Taking into account those authorities and guidance, it seems to me, first of all, that this is a case in which it is necessary for the court to make a civil restraint order against Mrs. Moosun. The long and tortured history of the litigation which Mrs. Moosun has instituted to challenge the possession proceedings taken by the bank by every means legitimately and illegitimately available to her, indicates very forcibly that Mrs. Moosun is a litigant who is simply not prepared to take “no” for an answer.
Mrs. Moosun has made repeated applications and issued proceedings in her own name (and in the names of her children and her pets) against the bank, its advisers, and a number of other people who have become involved in the possession proceedings and the auction leading to the sale of her house. As I have indicated, a considerable number of those claims and applications have been held to be totally without merit. Some have also been issued in breach of a previous limited civil restraint order made against her in the county court. I consider that it is right to characterise her conduct as persistently issuing claims or making application which are totally without merit.
The history that I have recited also indicates that Mrs. Moosun is in the habit of bringing proceedings in different forms and in different tribunals. Many of her claims and applications do not make clear the basis of her complaints and make unparticularised allegations, including allegations of fraud and conspiracy, against a wide range of people. She also appears to be labouring under a considerable misapprehension as to the appropriate scope of relevant legislation and of the proper procedures of litigation as indicated by the involvement of her children and her pets in proceedings.
In these circumstances it seems to me that Mrs. Moosun is one of those very rare litigants for whom an extended civil restraint order would not be sufficient or appropriate, and that it is necessary to make a general civil restraint order against her. I think it would be impossible to construct an extended civil restraint order in a form which would be clearly capable of catching whatever new proceedings that Mrs. Moosun may dream up. The very fact that she is prepared to make unparticularised and wide-ranging allegations of a conspiracy against her by the judges who have been involved in dealing with her and the professionals involved in the sale of her house indicates to me that, unless a restraint is made in general form, it is likely that she will try to find ways of evading the restraint. I also do not think that she should be given any encouragement to evade the restrictions of an extended civil restraint order in the way that she ignored or evaded the limited civil restraint order previously made against her in the County Court.

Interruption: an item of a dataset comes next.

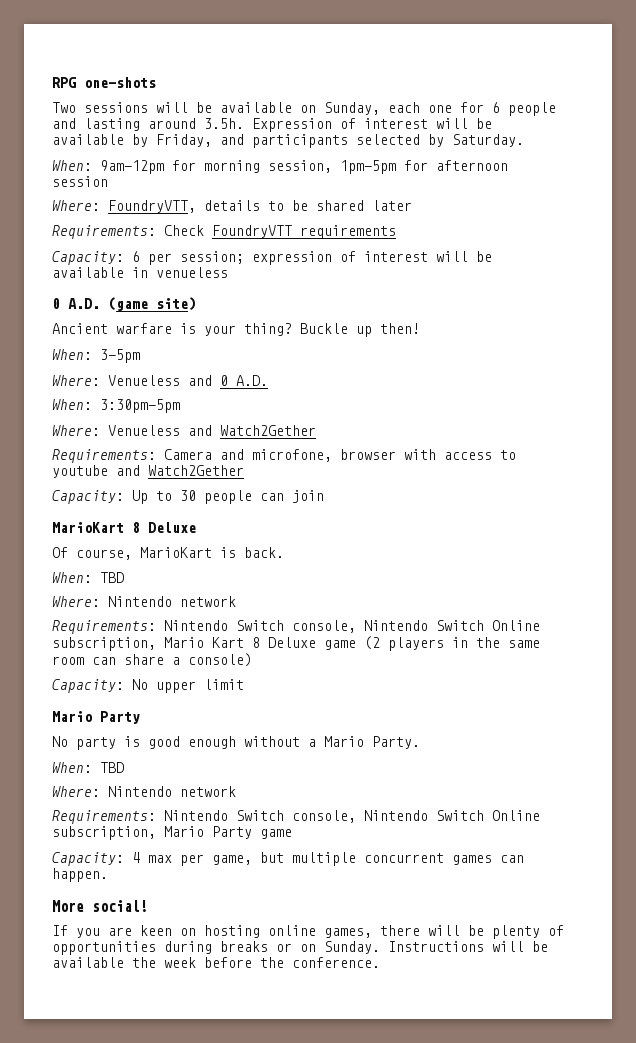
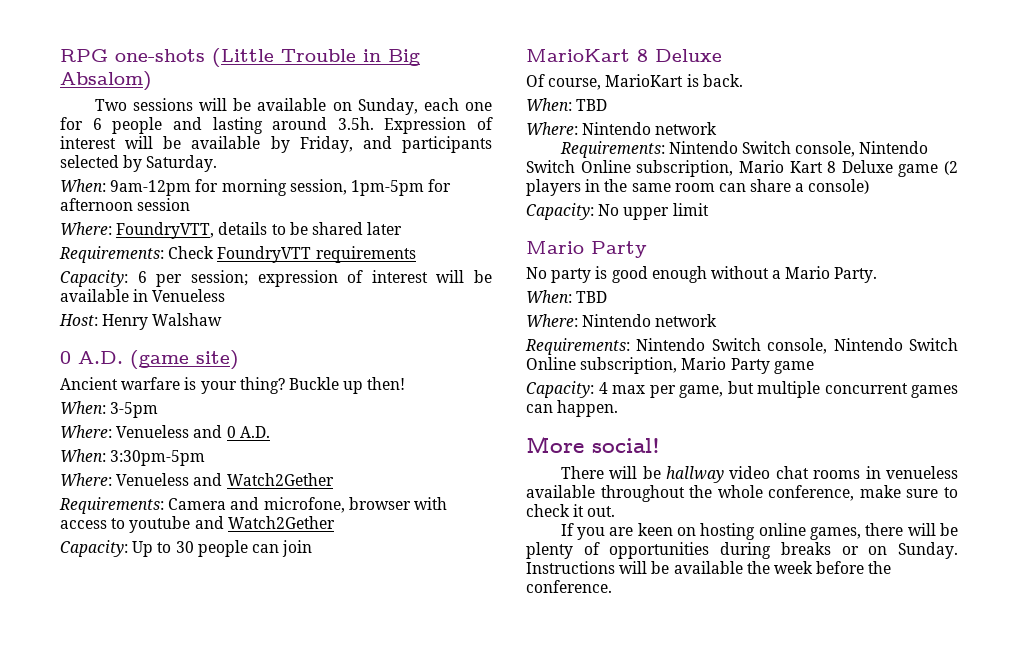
(156, 82) none -> [212,48,420,67] [60,71,152,91] (Little Trouble in Big Absalom)
[156,267,228,278] venueless -> [152,289,226,302] [59,313,223,330] Venueless // Host: Henry Walshaw
(148, 906) none -> [560,466,958,483] [526,485,958,502] [526,504,616,517] // There will be hallway video chat rooms in venueless available throughout the whole conference, make sure to check it out.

I do not regard the making of a general civil restraint order against Mrs. Moosun at this juncture as being in any way draconian or disproportionate; indeed, the long history of litigation that I have outlined indicates that it is a necessary and appropriate step to take to stop the drain on the resources of the courts caused by Mrs. Moosun. There is no evidence before me that Mrs. Moosun has any other genuine claims that she wishes to bring or pursue.
In those circumstances, it seems to me that it is appropriate for there to be a general civil restraint order so that Mrs. Moosun will be obliged to apply to a judge on paper for permission to bring any form of proceedings in the High Court or any County Court. I propose to make a general civil restraint order against Mrs. Moosun for the period of two years and I will hear counsel on any particular features that need to be addressed in drafting the order.